Document layout analysis data
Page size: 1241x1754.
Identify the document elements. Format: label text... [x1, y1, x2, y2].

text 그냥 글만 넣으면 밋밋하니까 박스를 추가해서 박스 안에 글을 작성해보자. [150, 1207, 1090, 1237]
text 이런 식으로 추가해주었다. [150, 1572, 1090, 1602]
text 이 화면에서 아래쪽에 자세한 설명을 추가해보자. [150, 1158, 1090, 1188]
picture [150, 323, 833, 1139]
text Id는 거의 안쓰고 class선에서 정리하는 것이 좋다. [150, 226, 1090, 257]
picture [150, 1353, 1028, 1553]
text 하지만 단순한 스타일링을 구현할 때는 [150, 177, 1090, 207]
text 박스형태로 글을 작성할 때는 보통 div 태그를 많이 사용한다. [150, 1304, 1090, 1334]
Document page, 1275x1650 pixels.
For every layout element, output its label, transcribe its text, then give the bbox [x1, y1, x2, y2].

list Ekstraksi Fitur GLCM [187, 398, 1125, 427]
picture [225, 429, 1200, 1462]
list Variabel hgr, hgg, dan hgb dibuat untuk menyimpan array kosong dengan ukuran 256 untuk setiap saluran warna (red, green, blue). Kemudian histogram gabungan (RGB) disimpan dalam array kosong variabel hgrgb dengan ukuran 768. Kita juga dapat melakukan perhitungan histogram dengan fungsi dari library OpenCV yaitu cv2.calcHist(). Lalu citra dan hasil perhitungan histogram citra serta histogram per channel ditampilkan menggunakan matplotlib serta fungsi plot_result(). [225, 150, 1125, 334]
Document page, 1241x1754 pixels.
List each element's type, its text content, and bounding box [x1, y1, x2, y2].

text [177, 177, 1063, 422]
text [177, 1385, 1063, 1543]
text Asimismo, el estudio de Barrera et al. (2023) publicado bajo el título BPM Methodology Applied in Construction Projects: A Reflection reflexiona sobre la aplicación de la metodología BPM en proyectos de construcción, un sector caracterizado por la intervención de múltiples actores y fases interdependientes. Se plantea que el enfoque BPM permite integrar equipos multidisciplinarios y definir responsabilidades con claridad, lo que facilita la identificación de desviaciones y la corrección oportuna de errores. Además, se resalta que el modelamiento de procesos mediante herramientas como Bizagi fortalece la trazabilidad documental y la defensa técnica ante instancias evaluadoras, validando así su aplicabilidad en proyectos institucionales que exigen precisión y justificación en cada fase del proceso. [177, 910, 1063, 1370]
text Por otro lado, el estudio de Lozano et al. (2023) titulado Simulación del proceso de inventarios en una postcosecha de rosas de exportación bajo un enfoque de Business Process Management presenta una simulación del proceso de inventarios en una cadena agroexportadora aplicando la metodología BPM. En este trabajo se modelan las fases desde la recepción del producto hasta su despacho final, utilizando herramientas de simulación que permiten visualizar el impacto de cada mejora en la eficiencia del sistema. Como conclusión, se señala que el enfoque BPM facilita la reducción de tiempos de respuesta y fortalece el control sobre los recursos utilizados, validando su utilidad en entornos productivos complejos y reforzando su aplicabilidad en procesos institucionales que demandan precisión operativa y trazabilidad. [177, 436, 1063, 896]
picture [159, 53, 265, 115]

→ WHAT NEEDS TO BE DONE: Reproduce the full set of records precisely.

→ PROBLEM SOLUTION:
Page size: 1241x1754.
Identify the document elements. Format: label text... [x1, y1, x2, y2].

text 그냥 글만 넣으면 밋밋하니까 박스를 추가해서 박스 안에 글을 작성해보자. [150, 1207, 1090, 1237]
text 이런 식으로 추가해주었다. [150, 1572, 1090, 1602]
text 이 화면에서 아래쪽에 자세한 설명을 추가해보자. [150, 1158, 1090, 1188]
picture [150, 323, 833, 1139]
text Id는 거의 안쓰고 class선에서 정리하는 것이 좋다. [150, 226, 1090, 257]
picture [150, 1353, 1028, 1553]
text 하지만 단순한 스타일링을 구현할 때는 [150, 177, 1090, 207]
text 박스형태로 글을 작성할 때는 보통 div 태그를 많이 사용한다. [150, 1304, 1090, 1334]
Document page, 1275x1650 pixels.
For every layout element, output its label, transcribe its text, then give the bbox [x1, y1, x2, y2].

list Ekstraksi Fitur GLCM [187, 398, 1125, 427]
picture [225, 429, 1200, 1462]
list Variabel hgr, hgg, dan hgb dibuat untuk menyimpan array kosong dengan ukuran 256 untuk setiap saluran warna (red, green, blue). Kemudian histogram gabungan (RGB) disimpan dalam array kosong variabel hgrgb dengan ukuran 768. Kita juga dapat melakukan perhitungan histogram dengan fungsi dari library OpenCV yaitu cv2.calcHist(). Lalu citra dan hasil perhitungan histogram citra serta histogram per channel ditampilkan menggunakan matplotlib serta fungsi plot_result(). [225, 150, 1125, 334]
Document page, 1241x1754 pixels.
List each element's type, its text content, and bounding box [x1, y1, x2, y2].

text [177, 177, 1063, 422]
text [177, 1385, 1063, 1543]
text Asimismo, el estudio de Barrera et al. (2023) publicado bajo el título BPM Methodology Applied in Construction Projects: A Reflection reflexiona sobre la aplicación de la metodología BPM en proyectos de construcción, un sector caracterizado por la intervención de múltiples actores y fases interdependientes. Se plantea que el enfoque BPM permite integrar equipos multidisciplinarios y definir responsabilidades con claridad, lo que facilita la identificación de desviaciones y la corrección oportuna de errores. Además, se resalta que el modelamiento de procesos mediante herramientas como Bizagi fortalece la trazabilidad documental y la defensa técnica ante instancias evaluadoras, validando así su aplicabilidad en proyectos institucionales que exigen precisión y justificación en cada fase del proceso. [177, 910, 1063, 1370]
text Por otro lado, el estudio de Lozano et al. (2023) titulado Simulación del proceso de inventarios en una postcosecha de rosas de exportación bajo un enfoque de Business Process Management presenta una simulación del proceso de inventarios en una cadena agroexportadora aplicando la metodología BPM. En este trabajo se modelan las fases desde la recepción del producto hasta su despacho final, utilizando herramientas de simulación que permiten visualizar el impacto de cada mejora en la eficiencia del sistema. Como conclusión, se señala que el enfoque BPM facilita la reducción de tiempos de respuesta y fortalece el control sobre los recursos utilizados, validando su utilidad en entornos productivos complejos y reforzando su aplicabilidad en procesos institucionales que demandan precisión operativa y trazabilidad. [177, 436, 1063, 896]
picture [159, 53, 265, 115]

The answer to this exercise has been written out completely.